Vadim Danilevskiy

Personal information
- Full name: Данилевський Вадим Вікторович
- Date of birth: 9 April 1972 (age 52)
- Place of birth: Chernihiv Ukrainian SSR, USSR
- Height: 1.84 m (6 ft 0 in)
- Position(s): Midfielder

Senior career*
- Years: Team / Apps / (Gls)
- 1994–1995: Tekstylschyk Chernihiv / 12 / (0)
- 1996–1998: Desna Chernihiv / 22 / (1)
- 1997–1998: Slavutich-ChNPP Slavutich / 3 / (0)
- 1998–2000: Desna Chernihiv / 24 / (1)

= Vadym Danylevskyi =

Ukrainian footballer

Vadim Danilevskiy (Данилевський Вадим Вікторович) is a retired Ukrainian football player.

==Career==
Vadim Danilevskiy started his career with Tekstylschyk Chernihiv in the city of Chernihiv.
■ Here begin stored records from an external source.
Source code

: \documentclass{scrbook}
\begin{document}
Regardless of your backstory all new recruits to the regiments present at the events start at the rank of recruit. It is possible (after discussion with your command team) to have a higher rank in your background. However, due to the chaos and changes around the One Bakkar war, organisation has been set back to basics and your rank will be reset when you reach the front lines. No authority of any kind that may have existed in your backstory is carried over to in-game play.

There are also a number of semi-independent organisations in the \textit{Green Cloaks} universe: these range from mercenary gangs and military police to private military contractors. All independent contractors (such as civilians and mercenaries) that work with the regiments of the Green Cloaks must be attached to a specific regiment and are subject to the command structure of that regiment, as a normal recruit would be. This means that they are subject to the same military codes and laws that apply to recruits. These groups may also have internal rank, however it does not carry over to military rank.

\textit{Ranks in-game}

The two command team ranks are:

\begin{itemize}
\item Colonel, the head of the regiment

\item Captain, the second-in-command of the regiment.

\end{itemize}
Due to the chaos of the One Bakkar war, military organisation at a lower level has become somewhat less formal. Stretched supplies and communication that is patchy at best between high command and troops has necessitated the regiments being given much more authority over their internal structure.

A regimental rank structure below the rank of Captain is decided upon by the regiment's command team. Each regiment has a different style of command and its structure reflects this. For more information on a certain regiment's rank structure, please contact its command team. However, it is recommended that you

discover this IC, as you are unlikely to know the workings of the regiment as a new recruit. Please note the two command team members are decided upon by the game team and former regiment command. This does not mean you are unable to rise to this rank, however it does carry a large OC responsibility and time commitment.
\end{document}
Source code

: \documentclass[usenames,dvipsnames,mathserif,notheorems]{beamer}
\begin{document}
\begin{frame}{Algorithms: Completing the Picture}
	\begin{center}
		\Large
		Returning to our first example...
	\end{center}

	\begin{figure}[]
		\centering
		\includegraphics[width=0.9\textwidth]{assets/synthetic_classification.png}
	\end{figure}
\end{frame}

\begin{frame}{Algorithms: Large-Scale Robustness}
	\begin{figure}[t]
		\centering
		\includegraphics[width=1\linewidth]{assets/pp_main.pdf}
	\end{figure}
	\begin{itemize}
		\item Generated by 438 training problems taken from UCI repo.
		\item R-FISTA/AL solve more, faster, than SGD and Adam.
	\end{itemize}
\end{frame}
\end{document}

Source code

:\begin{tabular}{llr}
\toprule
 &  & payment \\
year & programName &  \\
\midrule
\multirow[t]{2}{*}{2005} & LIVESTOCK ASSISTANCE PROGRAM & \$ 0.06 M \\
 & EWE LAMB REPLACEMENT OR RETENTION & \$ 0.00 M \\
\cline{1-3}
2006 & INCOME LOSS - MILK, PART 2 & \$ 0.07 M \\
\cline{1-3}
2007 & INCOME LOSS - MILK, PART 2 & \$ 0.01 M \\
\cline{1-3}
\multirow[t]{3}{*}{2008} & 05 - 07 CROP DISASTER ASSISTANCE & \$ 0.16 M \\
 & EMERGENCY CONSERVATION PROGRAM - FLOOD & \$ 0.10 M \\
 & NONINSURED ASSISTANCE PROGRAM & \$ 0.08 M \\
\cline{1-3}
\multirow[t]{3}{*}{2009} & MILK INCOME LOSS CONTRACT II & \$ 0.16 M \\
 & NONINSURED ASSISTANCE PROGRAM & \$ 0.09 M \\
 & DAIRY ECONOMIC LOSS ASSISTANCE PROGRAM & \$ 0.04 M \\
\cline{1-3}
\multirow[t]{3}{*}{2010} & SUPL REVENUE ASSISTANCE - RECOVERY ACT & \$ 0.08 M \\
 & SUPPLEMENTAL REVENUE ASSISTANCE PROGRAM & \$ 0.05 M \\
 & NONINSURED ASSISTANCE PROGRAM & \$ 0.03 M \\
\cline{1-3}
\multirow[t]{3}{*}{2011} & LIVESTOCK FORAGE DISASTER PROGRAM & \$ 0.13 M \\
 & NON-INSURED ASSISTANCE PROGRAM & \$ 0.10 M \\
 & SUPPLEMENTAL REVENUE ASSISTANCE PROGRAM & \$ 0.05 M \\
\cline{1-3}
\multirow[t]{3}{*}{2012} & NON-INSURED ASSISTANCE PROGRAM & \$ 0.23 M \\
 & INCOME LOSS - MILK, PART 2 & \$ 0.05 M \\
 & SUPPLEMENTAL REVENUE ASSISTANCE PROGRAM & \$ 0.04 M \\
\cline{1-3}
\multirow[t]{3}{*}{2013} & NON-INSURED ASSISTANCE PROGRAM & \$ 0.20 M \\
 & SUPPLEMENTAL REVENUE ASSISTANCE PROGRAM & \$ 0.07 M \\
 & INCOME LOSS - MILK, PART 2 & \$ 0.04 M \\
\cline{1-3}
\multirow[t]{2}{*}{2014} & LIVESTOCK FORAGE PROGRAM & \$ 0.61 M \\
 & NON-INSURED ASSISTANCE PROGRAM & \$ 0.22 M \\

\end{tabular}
In 1996 he moved to the main club of the city Desna Chernihiv where he played 22 matches and scored 1 goal until 1998. He also played 3 matches with Slavutich-ChNPP" Slavutich and then he returned Desna Chernihiv in 1998 for two season where he played 24 matches and scored 1 goal. In 2000 he ended his career in the club of Chernihiv.